TASK MATERIAL: Begin
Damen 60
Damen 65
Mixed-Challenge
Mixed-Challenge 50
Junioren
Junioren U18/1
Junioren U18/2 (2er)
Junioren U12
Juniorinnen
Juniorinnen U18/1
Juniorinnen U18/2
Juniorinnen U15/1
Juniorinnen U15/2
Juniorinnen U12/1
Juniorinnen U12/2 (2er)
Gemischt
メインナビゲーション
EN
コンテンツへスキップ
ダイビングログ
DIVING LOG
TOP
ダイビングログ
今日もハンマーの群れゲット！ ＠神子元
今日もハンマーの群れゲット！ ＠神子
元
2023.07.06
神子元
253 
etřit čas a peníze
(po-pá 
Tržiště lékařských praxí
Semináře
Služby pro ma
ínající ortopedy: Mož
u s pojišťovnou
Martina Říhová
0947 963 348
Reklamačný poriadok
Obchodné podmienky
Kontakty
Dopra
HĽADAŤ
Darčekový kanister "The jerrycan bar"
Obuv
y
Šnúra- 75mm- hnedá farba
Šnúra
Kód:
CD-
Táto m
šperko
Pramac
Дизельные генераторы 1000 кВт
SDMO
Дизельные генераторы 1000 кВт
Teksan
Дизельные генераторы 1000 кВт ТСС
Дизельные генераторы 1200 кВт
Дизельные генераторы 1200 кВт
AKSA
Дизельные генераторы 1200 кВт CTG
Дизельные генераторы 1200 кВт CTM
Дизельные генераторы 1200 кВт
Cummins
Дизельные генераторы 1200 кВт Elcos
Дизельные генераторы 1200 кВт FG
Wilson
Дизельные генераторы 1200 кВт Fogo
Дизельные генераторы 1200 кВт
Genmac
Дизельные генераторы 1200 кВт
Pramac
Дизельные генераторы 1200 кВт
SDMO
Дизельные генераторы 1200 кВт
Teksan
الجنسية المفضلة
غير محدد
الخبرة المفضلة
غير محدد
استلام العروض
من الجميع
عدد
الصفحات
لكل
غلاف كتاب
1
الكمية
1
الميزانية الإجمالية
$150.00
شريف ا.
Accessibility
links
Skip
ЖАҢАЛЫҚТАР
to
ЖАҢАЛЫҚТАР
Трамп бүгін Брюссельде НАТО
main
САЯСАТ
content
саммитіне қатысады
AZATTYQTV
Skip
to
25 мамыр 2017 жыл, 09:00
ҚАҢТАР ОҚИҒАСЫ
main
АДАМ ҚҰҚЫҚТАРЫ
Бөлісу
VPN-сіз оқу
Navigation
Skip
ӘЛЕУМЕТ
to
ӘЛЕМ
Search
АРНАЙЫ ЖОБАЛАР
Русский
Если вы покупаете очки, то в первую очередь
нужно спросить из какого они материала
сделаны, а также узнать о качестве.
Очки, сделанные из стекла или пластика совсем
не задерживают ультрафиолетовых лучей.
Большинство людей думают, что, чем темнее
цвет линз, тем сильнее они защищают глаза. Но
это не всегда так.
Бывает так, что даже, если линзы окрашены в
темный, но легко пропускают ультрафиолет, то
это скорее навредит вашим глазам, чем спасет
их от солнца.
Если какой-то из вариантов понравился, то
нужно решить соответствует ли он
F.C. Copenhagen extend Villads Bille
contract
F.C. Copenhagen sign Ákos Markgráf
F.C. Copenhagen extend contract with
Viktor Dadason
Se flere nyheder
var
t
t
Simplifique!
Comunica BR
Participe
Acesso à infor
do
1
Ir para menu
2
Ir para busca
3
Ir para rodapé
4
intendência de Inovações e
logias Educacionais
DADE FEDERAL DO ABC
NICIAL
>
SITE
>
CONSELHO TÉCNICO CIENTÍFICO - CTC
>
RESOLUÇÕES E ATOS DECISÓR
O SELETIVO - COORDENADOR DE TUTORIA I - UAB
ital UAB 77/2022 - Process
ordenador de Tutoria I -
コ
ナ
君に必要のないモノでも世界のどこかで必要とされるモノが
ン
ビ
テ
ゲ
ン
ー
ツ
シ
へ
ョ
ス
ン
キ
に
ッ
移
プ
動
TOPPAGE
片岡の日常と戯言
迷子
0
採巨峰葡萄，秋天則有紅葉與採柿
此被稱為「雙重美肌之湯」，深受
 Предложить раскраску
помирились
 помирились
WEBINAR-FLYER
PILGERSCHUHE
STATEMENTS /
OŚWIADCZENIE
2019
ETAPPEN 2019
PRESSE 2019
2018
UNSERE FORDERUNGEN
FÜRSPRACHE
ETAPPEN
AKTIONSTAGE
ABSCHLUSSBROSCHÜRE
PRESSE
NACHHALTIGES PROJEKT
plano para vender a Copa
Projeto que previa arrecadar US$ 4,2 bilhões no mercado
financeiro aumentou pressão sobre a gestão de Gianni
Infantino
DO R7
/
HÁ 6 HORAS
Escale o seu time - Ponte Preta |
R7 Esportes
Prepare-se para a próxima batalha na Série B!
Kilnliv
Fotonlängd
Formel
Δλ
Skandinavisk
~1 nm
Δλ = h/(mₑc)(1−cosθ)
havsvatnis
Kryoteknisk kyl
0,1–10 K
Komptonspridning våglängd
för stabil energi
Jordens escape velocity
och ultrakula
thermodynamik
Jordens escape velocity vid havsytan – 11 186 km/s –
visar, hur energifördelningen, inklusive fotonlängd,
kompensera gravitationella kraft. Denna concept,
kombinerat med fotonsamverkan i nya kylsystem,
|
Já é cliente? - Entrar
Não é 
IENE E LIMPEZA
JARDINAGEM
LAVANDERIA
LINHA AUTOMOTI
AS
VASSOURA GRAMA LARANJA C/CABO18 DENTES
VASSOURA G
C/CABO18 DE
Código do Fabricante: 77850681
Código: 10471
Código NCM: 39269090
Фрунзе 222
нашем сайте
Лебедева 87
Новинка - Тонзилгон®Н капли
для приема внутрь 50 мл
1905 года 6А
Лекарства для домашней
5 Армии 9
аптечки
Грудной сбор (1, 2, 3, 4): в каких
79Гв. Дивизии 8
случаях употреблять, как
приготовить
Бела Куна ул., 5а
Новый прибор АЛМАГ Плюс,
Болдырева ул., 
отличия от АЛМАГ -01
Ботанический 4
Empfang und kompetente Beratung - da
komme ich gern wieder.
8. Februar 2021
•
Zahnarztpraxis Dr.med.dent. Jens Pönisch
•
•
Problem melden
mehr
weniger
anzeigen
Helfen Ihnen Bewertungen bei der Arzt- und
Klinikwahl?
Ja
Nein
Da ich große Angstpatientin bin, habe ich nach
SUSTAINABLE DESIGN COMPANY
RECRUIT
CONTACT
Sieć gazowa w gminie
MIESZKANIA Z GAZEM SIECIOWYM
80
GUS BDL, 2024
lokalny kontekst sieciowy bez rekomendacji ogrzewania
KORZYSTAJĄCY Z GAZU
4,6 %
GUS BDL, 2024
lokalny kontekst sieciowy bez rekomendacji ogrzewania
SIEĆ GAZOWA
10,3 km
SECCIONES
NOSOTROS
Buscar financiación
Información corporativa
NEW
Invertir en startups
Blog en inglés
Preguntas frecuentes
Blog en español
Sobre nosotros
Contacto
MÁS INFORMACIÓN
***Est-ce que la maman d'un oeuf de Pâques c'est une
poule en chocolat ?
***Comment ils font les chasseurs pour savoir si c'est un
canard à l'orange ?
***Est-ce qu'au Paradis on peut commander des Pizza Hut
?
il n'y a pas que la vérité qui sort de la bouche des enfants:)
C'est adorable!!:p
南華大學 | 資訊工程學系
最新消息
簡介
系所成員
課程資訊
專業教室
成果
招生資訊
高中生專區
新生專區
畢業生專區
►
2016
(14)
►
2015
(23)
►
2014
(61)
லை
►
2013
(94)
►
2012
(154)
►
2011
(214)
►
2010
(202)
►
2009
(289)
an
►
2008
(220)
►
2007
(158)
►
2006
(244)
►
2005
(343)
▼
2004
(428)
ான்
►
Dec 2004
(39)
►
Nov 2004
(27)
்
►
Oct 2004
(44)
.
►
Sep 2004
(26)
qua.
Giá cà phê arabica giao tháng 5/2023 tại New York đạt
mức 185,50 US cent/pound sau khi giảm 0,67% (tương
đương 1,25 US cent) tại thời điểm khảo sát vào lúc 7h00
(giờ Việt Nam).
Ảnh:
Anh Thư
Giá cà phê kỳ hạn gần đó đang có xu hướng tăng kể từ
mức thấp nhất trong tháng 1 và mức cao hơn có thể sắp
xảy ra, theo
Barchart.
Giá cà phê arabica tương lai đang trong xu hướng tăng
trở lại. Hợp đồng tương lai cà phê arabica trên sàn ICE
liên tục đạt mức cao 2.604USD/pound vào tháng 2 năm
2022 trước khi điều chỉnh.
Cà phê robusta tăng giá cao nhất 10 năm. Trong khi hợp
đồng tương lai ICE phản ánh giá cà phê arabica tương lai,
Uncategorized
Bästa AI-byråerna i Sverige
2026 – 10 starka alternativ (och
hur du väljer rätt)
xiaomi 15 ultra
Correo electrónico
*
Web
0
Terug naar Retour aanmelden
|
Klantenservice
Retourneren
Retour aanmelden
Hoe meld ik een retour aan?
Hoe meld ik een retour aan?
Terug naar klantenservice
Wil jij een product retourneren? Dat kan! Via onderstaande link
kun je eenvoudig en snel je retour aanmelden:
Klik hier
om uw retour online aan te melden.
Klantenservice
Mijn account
TASK MATERIAL: End
### JOB
Go line by line through the data, copying each one that contains the word "Juniorinnen".

### SOLUTION TO THIS TASK
Juniorinnen
Juniorinnen U18/1
Juniorinnen U18/2
Juniorinnen U15/1
Juniorinnen U15/2
Juniorinnen U12/1
Juniorinnen U12/2 (2er)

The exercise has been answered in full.